[PROVIDED TEXT]:
_____

Independently wealthy, I definitely am not. Staying with friends, bargain VRBO spots and air miles applied to European flights helped immensely. And having clear life priorities doesn’t hurt. A bigger bank balance might mean our decades-old bathroom cabinets get an upgrade before the next trip. But until that time comes, I’ll probably opt for the trip first. Maybe I’ll just buy a can of paint for the cabinets.
As a Navy kid, you’d think I would have spent much of my childhood moving around, following Dad from one post to the next. But arriving shortly before his Navy retirement, I’m a rare ‘brat’ who spent her whole public education in one school district. Our vacations were backpacking in the Olympic Mountains, driving over the Cascades to Wenatchee and Leavenworth, trips north in British Columbia to Harrison Hot Springs or Victoria. I loved it all, though harbored some jealousy about friends going to Disneyland. I finally got that out of my system the summer before my last year of high school. And a couple years earlier, I’d flown to Illinois with my mom and sister to visit family.

_____

(Stored data)
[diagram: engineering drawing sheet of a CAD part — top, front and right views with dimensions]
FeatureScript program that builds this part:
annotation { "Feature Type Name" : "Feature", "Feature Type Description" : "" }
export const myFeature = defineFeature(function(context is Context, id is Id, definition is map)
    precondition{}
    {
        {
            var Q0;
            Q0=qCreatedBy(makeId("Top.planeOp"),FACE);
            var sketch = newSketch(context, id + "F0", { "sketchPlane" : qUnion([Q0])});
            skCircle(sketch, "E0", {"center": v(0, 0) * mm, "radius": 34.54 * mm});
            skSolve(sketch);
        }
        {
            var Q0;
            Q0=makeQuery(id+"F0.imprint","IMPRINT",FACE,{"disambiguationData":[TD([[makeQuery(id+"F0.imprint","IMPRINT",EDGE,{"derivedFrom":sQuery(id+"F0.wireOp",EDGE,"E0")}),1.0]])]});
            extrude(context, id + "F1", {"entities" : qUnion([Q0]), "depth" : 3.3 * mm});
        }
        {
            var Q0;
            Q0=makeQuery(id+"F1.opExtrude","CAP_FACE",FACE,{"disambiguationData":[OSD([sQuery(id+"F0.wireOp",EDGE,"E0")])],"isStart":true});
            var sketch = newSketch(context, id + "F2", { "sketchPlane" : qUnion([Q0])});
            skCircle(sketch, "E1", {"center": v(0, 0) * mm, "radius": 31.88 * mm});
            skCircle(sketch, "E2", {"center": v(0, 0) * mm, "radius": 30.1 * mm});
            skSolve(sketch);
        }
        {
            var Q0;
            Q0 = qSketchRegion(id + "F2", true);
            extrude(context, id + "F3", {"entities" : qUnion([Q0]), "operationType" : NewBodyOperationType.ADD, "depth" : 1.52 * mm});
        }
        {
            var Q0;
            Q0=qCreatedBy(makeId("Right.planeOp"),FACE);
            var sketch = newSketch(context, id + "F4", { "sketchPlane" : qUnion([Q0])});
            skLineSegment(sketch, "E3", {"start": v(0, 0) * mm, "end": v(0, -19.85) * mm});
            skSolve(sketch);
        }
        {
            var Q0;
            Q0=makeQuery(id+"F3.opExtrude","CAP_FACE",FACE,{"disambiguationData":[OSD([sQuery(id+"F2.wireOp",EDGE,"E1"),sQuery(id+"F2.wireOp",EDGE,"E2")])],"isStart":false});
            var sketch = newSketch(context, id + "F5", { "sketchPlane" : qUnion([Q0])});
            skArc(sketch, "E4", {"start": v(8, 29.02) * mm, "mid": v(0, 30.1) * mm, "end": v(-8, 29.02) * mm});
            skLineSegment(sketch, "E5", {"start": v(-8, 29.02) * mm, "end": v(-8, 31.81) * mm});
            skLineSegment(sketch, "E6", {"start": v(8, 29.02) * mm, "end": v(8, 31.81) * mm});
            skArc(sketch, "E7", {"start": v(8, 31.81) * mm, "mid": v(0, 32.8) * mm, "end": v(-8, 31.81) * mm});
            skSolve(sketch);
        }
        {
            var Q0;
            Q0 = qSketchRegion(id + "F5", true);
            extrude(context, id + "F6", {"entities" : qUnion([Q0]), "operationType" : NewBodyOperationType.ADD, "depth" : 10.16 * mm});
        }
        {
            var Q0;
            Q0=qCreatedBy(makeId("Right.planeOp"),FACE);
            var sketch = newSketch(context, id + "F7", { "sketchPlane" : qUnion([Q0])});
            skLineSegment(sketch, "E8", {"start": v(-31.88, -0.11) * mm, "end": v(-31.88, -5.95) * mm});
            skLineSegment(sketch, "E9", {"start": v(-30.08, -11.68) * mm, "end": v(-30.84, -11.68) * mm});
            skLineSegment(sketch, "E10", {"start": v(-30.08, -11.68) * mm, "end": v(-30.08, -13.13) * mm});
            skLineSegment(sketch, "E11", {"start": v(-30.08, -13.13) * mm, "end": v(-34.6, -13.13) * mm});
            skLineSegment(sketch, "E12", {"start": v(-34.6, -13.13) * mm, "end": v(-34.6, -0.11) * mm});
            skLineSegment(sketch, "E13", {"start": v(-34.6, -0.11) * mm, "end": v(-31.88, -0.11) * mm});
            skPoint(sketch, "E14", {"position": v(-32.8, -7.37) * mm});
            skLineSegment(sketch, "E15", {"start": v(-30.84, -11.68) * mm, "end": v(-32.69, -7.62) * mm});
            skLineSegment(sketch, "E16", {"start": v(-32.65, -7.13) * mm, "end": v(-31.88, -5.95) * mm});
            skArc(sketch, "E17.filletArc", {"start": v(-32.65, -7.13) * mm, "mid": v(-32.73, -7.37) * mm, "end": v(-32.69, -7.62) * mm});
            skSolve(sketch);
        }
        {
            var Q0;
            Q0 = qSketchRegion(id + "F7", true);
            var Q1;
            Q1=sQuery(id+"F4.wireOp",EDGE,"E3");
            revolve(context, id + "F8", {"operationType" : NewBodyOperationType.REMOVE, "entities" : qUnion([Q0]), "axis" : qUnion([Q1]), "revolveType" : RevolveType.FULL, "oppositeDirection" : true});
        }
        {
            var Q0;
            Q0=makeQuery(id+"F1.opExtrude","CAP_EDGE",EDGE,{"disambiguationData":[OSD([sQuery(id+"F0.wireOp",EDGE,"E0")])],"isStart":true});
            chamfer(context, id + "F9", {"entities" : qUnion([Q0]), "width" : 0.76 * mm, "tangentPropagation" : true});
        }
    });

_____

[OBJECTIVE 1]:
Condense the paragraph of the travel essay that begins "As a Navy kid" into a short bulleted list that keeps its main facts.
[OBJECTIVE 2]:
Carry on the travel essay from its final sentence.

[FINAL RESULT 1]:
- Though the daughter of a Navy man, the narrator was born shortly before his retirement and attended one school district for all of public school.
- Family vacations included backpacking in the Olympic Mountains, driving over the Cascades to Wenatchee and Leavenworth, and trips to Harrison Hot Springs and Victoria in British Columbia.
- The narrator loved these trips but envied friends who went to Disneyland, and finally went the summer before the last year of high school.
- A couple of years before that, the narrator flew to Illinois with mom and sister to visit family.

[FINAL RESULT 2]:
I was, as it happens, born abroad, on the US Navy base in Yokosuka, Japan. Got my first passport at the age of one month, showing a height of 1 foot 7 1/2 inches and gray eyes that had not yet turned brown. Once that tour of duty was over, the family returned to Edmonds, Washington, where they’d been before heading to Japan, and Dad’s last duty was at Pier 91 in Seattle. The trip home was on the USS President Cleveland, one week sailing to Honolulu, part of a day there (us in the leis above), then about six days before docking in San Francisco. I really wish I had memories from that crossing. But I do have a few photos, and a handful of menus showcasing the grandeur of trans-oceanic travel. It’s a pretty sure bet that my love of a good sea day on a cruise ship reflects on that first trip I took, a longing to slip back in time to that style of voyage.
My first big trip abroad was without my family, a church bell choir tour in Great Britain while in high school. Lots of cathedrals, gorgeous countryside, wonderful home-stays, home-cooked meals, playing in old churches with gobs of character. It was a very organized, scheduled trip, but it created some wonderful memories and the joy of travel quietly started setting root in me. Only a few years later, I’d be back to Europe for a month’s study-abroad program in Paris, at the end of which I popped back over to England and spent some time with the sweet man who’d been our tour bus driver. I have vivid recollection of sitting in his kitchen while his mom made her annual big batch of orange marmalade. I was still a pup as a traveler, but already understood that convening with locals in their homes, in their kitchens, absorbing food traditions can have profound and wonderful impact when on the road.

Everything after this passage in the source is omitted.